No one seriously believes that the institution of family and marriage is vanishing. On the contrary, it remains universally recognized as the bedrock unit of society, in which children are raised, adults share their affections and lives, and continuity is provided between generations. The vast majority of Americans, according to a recent Gallup poll, regard the family as "the most important" or "one of the most important" parts of their life and receive a high level of satisfaction from it. An overwhelming majority (91 percent) favor more emphasis on "traditional family ties" in the years ahead.
Yet an underlying malaise is widely felt. The same Gallup poll showed that 45 percent of Americans think family life has grown worse since the mid-1960s under the assaults of a rising cost of living, alcohol and drugs, and the decline of religious and moral standards. A high 37 percent think the situation will continue to deterioriate.

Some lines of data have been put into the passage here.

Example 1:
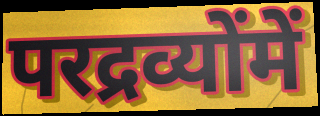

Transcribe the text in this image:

परद्रव्योंमें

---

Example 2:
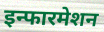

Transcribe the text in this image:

इन्फारमेशन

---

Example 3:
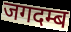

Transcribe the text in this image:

जगदम्ब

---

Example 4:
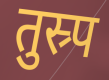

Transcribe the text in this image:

तुस्र्प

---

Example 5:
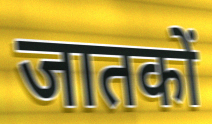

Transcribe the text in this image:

जातकों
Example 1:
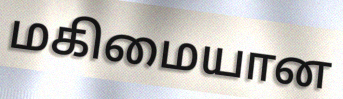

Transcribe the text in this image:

மகிமையான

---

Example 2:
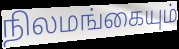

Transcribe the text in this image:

நிலமங்கையும்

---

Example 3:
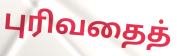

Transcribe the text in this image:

புரிவதைத்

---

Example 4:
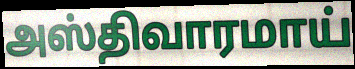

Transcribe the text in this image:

அஸ்திவாரமாய்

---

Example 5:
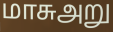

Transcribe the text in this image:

மாசுஅறு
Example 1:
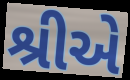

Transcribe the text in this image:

શ્રીએ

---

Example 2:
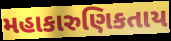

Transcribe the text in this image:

મહાકારુણિકતાય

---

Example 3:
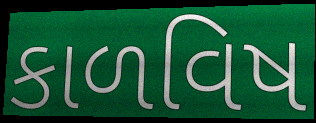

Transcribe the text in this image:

કાળવિષ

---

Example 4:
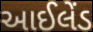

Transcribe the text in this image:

આઈલેંડ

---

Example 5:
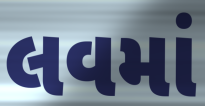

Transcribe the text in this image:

લવમાં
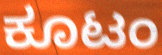
ಕೂಟಂ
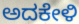
ಅದಕೇಳಿ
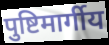
पुष्टिमार्गीय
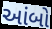
આંબો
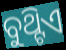
ବୁଥ୍ଟିଏ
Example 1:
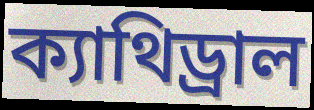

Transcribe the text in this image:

ক্যাথিড্রাল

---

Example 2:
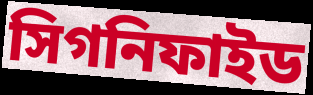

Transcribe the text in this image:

সিগনিফাইড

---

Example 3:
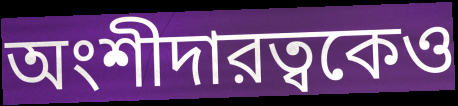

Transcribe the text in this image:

অংশীদারত্বকেও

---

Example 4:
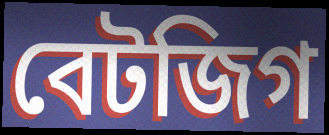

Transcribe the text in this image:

বেটজিগ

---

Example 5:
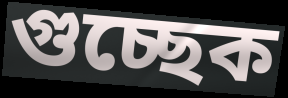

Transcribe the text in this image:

গুচ্ছেক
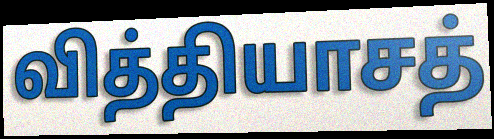
வித்தியாசத்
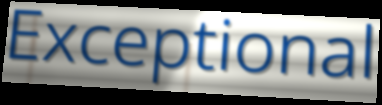
Exceptional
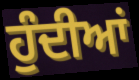
ਹੁੰਦੀਆਂ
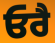
ਓਰੈ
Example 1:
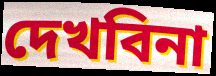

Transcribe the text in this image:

দেখবিনা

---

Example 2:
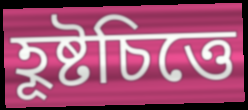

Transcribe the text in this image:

হূষ্টচিত্তে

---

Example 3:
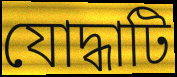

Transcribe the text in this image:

যোদ্ধাটি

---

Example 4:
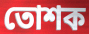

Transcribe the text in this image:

তোশক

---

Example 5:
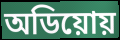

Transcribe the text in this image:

অডিয়োয়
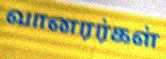
வானரர்கள்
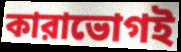
কারাভোগই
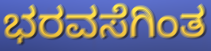
ಭರವಸೆಗಿಂತ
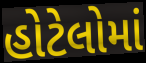
હોટેલોમાં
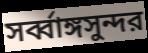
সর্ব্বাঙ্গসুন্দর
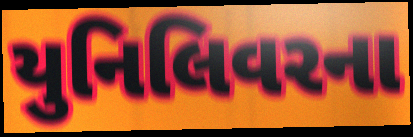
યુનિલિવરના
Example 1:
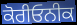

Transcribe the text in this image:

ਕੋਰੀਓਨੀਕ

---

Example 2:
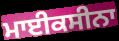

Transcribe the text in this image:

ਮਾਈਕਸੀਨਾ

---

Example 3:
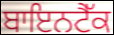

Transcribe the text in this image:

ਬਾਇਨਟੈੱਕ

Because of the sexual revolution -- a revolution abetted by birth-control technology and mass communication -- and the surge of women into the labor force , family and marriage are indeed undergoing transformation.
* The divorce rate in the United States is the highest in the world. Almost 40 percent of all marriages today end in divorce. The remarriage rate is high -- 4 out of 5 divorced persons remarry -- but the divorce rate for remarriages is even higher than for first marriages.
* The number of couples living together out of wedlock has been rising dramatically. Fewer than 3 percent of all couples are unmarried (in Sweden the rate is 16 percent), but the numbers are increasing by 15 to 20 percent a year, according to the US Census Bureau. Today about 1.3 million unmarried Americans share living quarters with a member of the opposite sex.
* The incidence of births outside of wedlock, especially among teen-agers, continues to rise. About 16 percent of all births today are to unwed mothers (the figure is 9 percent for whites and 53 percent for blacks).
* Growing numbers of children live with single parents. About 45 percent of the children born in 1978 may spend at least part of their childhood with only one parent, according to the Census Bureau. One of every 6 children now lives in a family in which the father is absent (because of death, divorce, separation , or out-of-wedlock birth).
* A high incidence of violence within the family has come to light in recent years. It is rstimated that 1 million children are neglected or abused each year and that as many as 2 million women are "battered wives."
* Teen-age alcoholism and drug abuse are on the rise. Crimes by youths under 18 are rising at a faster rate than the juvenile population. The suicide rate among young people also is high.